Krispy Kreme comes to Utah
Then came Krispy Kreme into town in a big way. One if its first locations was on University Parkway right by the I-15 exit in Orem. I don’t know if it was the several year lack of donut locations, or just the typcial frenzy in Utah of a “new” place coming to town, but there were lines outside the store for days and days after it’s opening. Getting a hot Krispy Kreme was on everyone’s list. I just still think it’s amazing that there were several years between the closing of all the Winchell’s until someone stepped into fill the missing hole. I remember hearing several people mention - why doesn’t Dunkin’ Donuts move in?

So back to the article subject of Dunkin’ Donuts versus Krispy Kreme. I may be different than most, but I like LOTS of donut places to enter the market. The more the merrier. I get into different donut moods. One day I want a light crispy warm donut, the next a thick bready sweet donut. Isn’t life in its essense about having choices? Hogi Yogi, a local-brewed sandwich and frozen yogurt store jumped into the game over the past couple years and joined a donut store called “Glazies” to their family of locations - a thick bready donut that I love. Our company gets Branbury Cross donuts every-other friday, thanks to one of our energetic coworkers who knows that the sugar always gets us through the end of another week. I’ve heard about Tommie’s Donuts that are located in a couple gas stations around town - but never had a chance to try one of those.

What’s your favorite donut?

Cinnamon Ice Cream - Sweet AND Spicy

Monday, September 11th, 2006

While in Cancun, Mexico last weekend, we asked the concierge where we should go for my friend’s birthday. She recommended La Destileria just a mile from our hotel. After a full dinner we came to dessert, and I was much too full to have anything too heavy, so I ordered ice cream. Our peppy waiter (I wish I had this guys energy!) recommended I try the Cinnamon Ice Cream. It sounded delicious, and so I order it. It came in a tall glass with a swirled brown cone on top and tasted just as good as it looked. Now I’m on the lookout for more. I hear that Ben and Jerry’s has a ice cream called Gingerbread Man that is similar, so I’ll have to give it a try. (It could only be seasonal here.)

One of my friends ordered a Banana and Caramel Crepe for desert that he said was quite tasty.
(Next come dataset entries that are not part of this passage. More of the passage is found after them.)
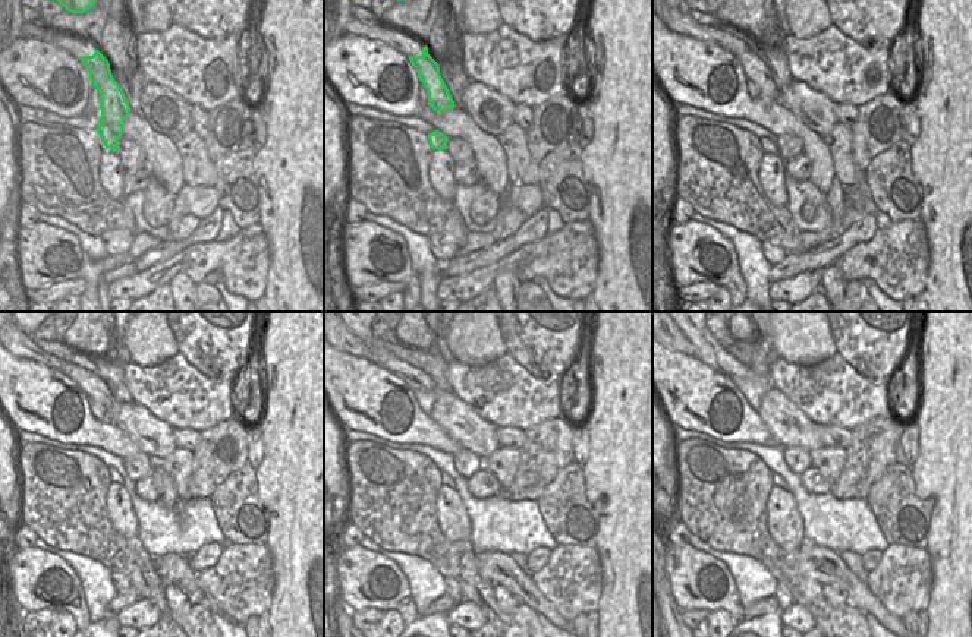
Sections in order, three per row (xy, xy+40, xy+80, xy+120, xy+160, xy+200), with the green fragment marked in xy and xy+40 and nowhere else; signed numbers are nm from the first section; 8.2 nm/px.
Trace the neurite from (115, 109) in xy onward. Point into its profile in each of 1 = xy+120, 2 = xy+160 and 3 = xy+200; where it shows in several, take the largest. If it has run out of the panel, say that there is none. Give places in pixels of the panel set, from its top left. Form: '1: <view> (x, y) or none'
1: xy+120 (93, 387)
2: xy+160 (415, 378)
3: xy+200 (707, 347)

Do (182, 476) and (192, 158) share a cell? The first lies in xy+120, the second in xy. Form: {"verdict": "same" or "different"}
{"verdict": "same"}

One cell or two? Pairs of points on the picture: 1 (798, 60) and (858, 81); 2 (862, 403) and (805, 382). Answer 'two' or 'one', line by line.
1: one
2: one

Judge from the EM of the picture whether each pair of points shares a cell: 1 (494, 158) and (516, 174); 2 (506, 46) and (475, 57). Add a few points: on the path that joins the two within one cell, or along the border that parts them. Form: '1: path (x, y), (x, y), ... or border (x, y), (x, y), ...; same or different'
1: border (496, 136), (505, 153), (506, 176), (510, 183); different
2: path (499, 53), (494, 57), (483, 57); same

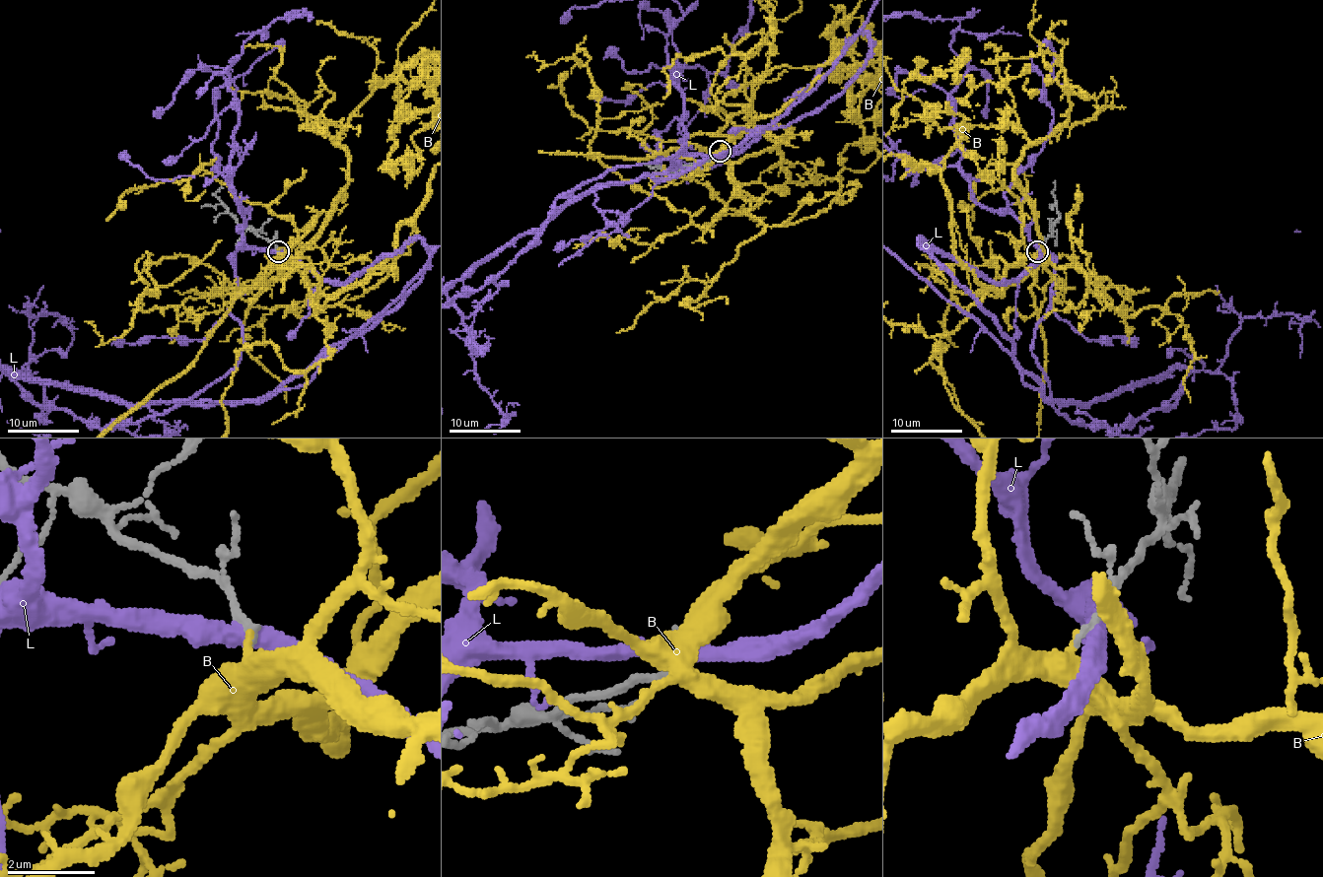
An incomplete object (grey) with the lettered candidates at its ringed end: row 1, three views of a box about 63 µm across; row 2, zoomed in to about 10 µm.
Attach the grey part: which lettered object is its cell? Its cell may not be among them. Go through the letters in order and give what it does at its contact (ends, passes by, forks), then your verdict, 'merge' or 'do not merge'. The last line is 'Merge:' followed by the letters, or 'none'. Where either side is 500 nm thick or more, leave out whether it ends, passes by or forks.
B: it ends there; merge
L: it passes by; do not merge
Merge: B

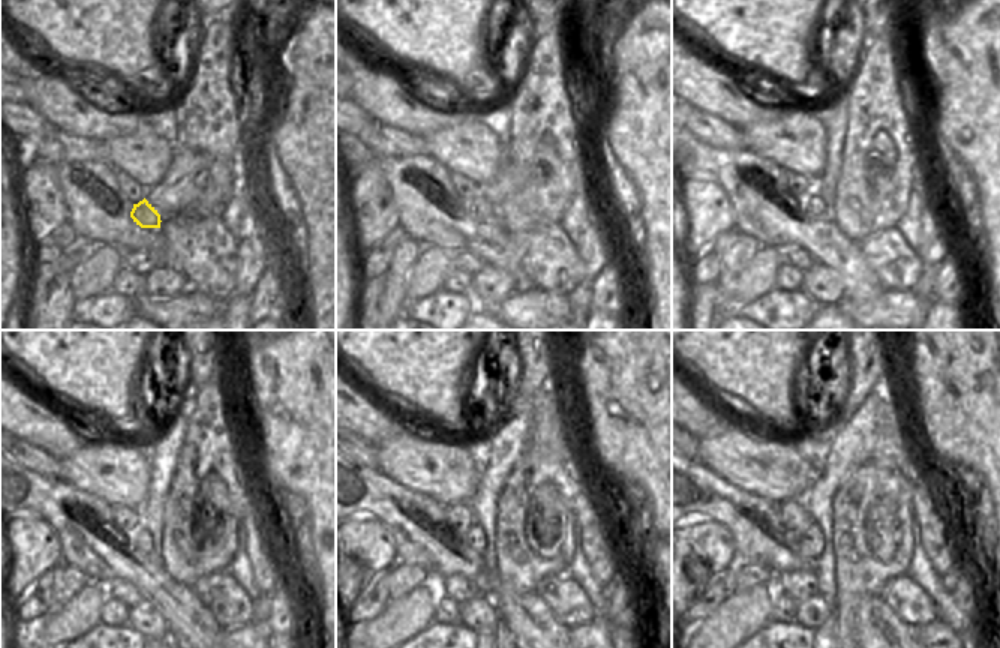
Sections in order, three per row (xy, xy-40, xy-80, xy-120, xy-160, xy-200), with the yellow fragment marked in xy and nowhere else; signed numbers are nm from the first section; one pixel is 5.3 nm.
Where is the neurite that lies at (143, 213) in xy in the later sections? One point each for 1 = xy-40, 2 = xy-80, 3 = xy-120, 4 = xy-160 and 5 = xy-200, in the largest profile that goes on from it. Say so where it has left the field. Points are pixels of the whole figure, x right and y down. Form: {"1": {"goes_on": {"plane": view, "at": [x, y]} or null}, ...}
{"1": {"goes_on": {"plane": "xy-40", "at": [479, 209]}}, "2": {"goes_on": {"plane": "xy-80", "at": [811, 204]}}, "3": {"goes_on": {"plane": "xy-120", "at": [141, 540]}}, "4": {"goes_on": {"plane": "xy-160", "at": [476, 539]}}, "5": {"goes_on": {"plane": "xy-200", "at": [811, 543]}}}

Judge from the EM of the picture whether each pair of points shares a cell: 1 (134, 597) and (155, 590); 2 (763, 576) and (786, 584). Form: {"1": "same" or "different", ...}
{"1": "different", "2": "different"}

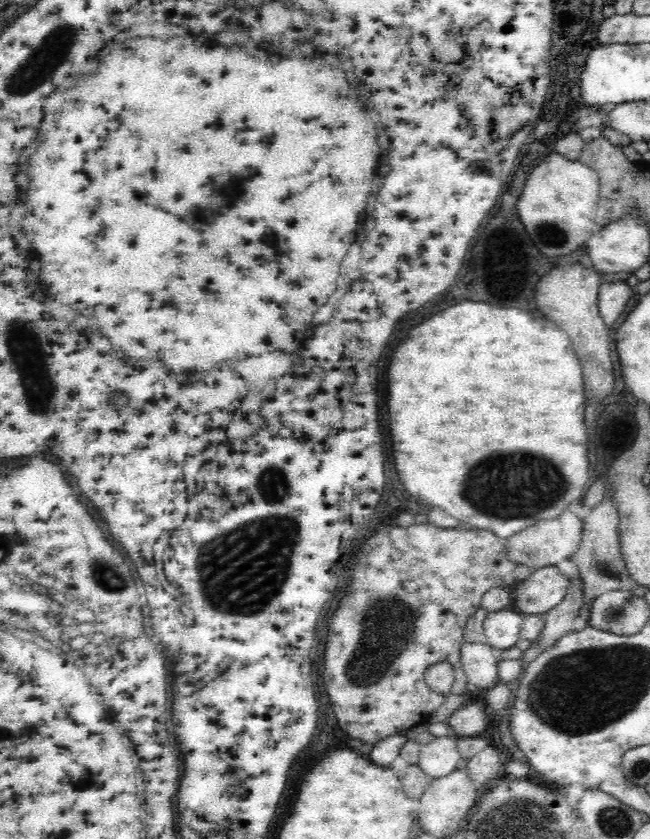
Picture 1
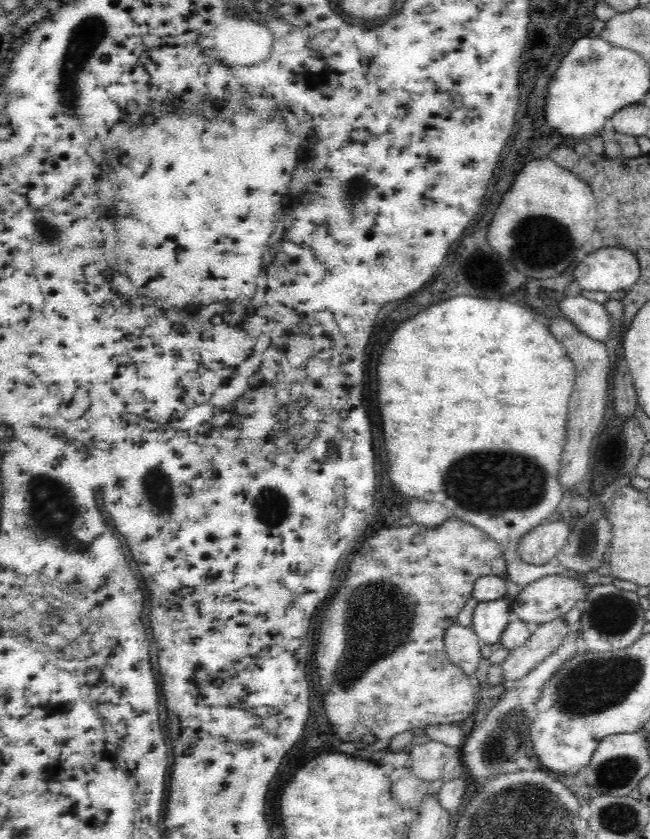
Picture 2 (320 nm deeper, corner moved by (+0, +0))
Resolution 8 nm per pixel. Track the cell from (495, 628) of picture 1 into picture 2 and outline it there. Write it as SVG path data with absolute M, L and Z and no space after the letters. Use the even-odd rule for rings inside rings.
M507 596L488 602L477 601L470 626L481 645L492 644L496 647L511 617L511 603Z

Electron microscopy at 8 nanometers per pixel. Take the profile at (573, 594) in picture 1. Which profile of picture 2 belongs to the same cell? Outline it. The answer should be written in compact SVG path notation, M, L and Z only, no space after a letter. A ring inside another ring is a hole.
M563 617L535 627L529 639L522 646L510 650L501 662L502 682L515 681L526 676L535 665L560 646L562 638L568 632L570 628Z

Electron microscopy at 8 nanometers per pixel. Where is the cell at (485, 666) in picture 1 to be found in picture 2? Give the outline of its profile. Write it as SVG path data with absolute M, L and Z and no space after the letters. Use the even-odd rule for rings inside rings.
M454 622L444 632L444 650L452 664L459 666L467 675L475 674L480 662L481 644L471 626Z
Rather than rolling the crepe, they make it like a hobo’s purse (see picture below), and fill it with bananas, fresh whipped cream and toasted walnuts. It’s baked and and then served covered with cajeta (a carmel sauce made with goats milk) and cinnamon ice cream. My friend was surprise at how warm it was on the outside, yet nice and cool on the inside. Quite a nice treat after a hot day on the beach.

I’d like to encorporate some of these unusual finds into Tweet Sweet. Dessert choices that are different from the usual rich chocolate cake, tiramisu, New York cheesecake selection you get at every other eating establishment. So I guess more traveling, and more reviews!

The Quest to Create the Greatest Sweet Shop of all Time Begins

Sunday, August 27th, 2006

I feel like I should say “Welcome to my Blog” or something like that since this is my first posting of this blog. Or I think I should talk about Tweet Sweet in general terms, or in terms of this blog. I also feel like I should explain that I’m not much of a writer, or even write “testing testing testing” and then see how it looks before I make this live. But it’s live, and it’s here for all of you to read.

Tweet Sweet? What in the world is that? Well, it’s all about a dream of mine that started bouncing around in my head a couple years ago. Well, maybe it started when I was born, but became more vivid in the past couple years. Tweet Sweet is my dream to create the greatest sweet shop of all time. A website you ask? No, a REAL sweet shop - the whole brick and mortar, bell-on-the-door, touch-feel-smell-savor shop.

And then, why in the world would I need a blog then? Since the Tweet Sweet only exists in my mind (right now) - my life is filled with all these opportunities to gather ideas from places I visit, people I run into, and crazy thoughts of what would make a sweet shop a fun place to visit. And my blog is a place to record these ideas, to share and take comments on, and to take the dream closer to a reality. (Oh, and practice this whole “blog” thing as well)

Much more to come, thanks for stopping by!